The March 2020 Roland Berger study identified five key barriers to hydrogen technology
1. A redesign of much of the aircraft, from the propulsion system to fuel storage.
2. Advancements in light-weighting storage tanks and cryogenic cooling systems, in order to take advantage of hydrogen’s high energy density.
3. A significant ramp-up in “green” hydrogen and/or carbon capture and storage (CCS) to increase the share of emissions-free hydrogen production.
4. Hydrogen infrastructure improvements in fuel delivery to airports and airport refuelling.
5, A reduction in the price of production methods for “green” hydrogen in order to compete with kerosene on a cost basis.

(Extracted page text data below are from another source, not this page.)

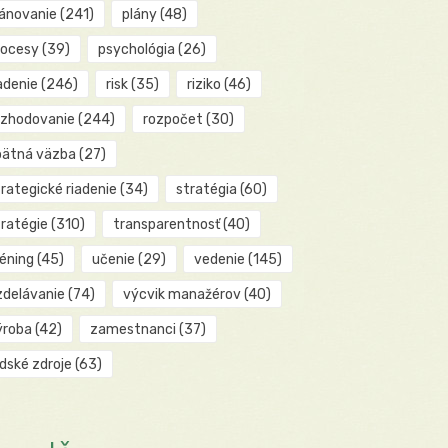
lánovanie
(241)
plány
(48)
rocesy
(39)
psychológia
(26)
adenie
(246)
risk
(35)
riziko
(46)
ozhodovanie
(244)
rozpočet
(30)
pätná väzba
(27)
rategické riadenie
(34)
stratégia
(60)
tratégie
(310)
transparentnosť
(40)
réning
(45)
učenie
(29)
vedenie
(145)
zdelávanie
(74)
výcvik manažérov
(40)
ýroba
(42)
zamestnanci
(37)
udské zdroje
(63)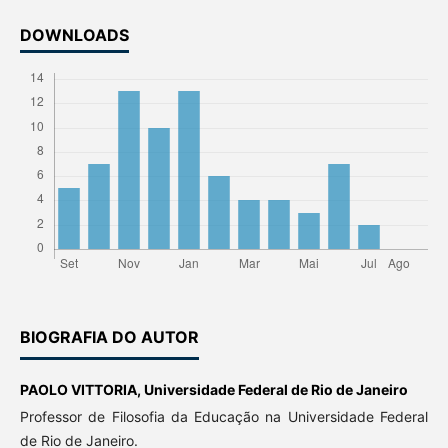
DOWNLOADS
BIOGRAFIA DO AUTOR
PAOLO VITTORIA,
Universidade Federal de Rio de Janeiro
Professor de Filosofia da Educação na Universidade Federal
de Rio de Janeiro.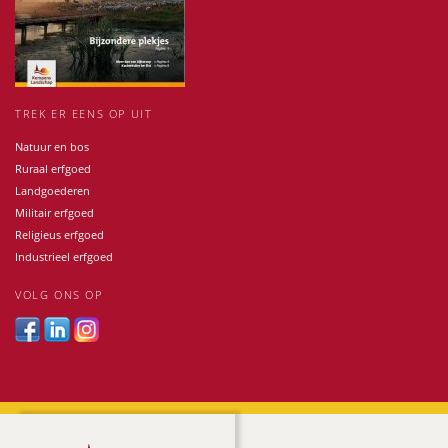
TREK ER EENS OP UIT
Natuur en bos
Ruraal erfgoed
Landgoederen
Militair erfgoed
Religieus erfgoed
Industrieel erfgoed
VOLG ONS OP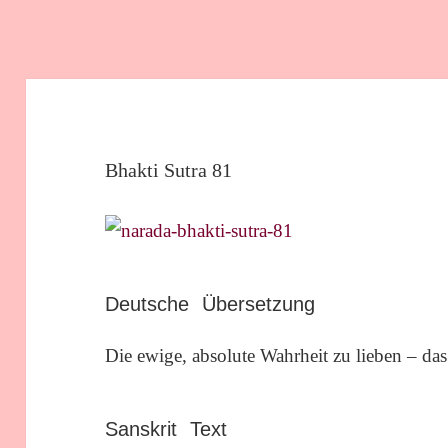
Bhakti Sutra 81
Deutsche Übersetzung
Die ewige, absolute Wahrheit zu lieben – das
Sanskrit Text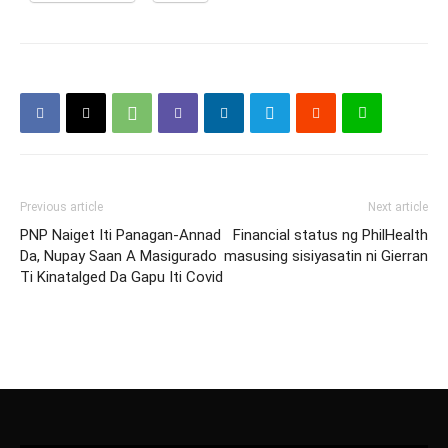
Previous article
Next article
PNP Naiget Iti Panagan-Annad
Financial status ng PhilHealth
Da, Nupay Saan A Masigurado
masusing sisiyasatin ni Gierran
Ti Kinatalged Da Gapu Iti Covid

The full report has on page 19 a very useful comparison of the relative merits of using hydrogen for combustion and fuel cells.

Looking forward  they forecast: " the emergence of three different technological segments of aircraft with different sizes and ranges."
1. smaller aircraft with shorter ranges will likely become all-electric, with battery gravimetric densities expected to achieve the minimum thresholds to cater
for these missions.
2.  larger, long-haul aircraft can be expected to have to rely upon Sustainable Aviation Fuels (SAFs), as all-electric, hybrid-electric or hydrogen solutions will face
gravimetric and volumetric power density challenges at the required weights and ranges.
3. between these two extremes, regional and narrowbody/Middle-of-the-Market aircraft will likely be the battleground where hydrogen will compete against hybrid-electric.

They conclude: "Executives making investment decisions on future propulsion technologies should thus seriously consider allocating resources to explore the potential of hydrogen technology, diversify their technology risk, and help overcome the barriers to hydrogen propulsion.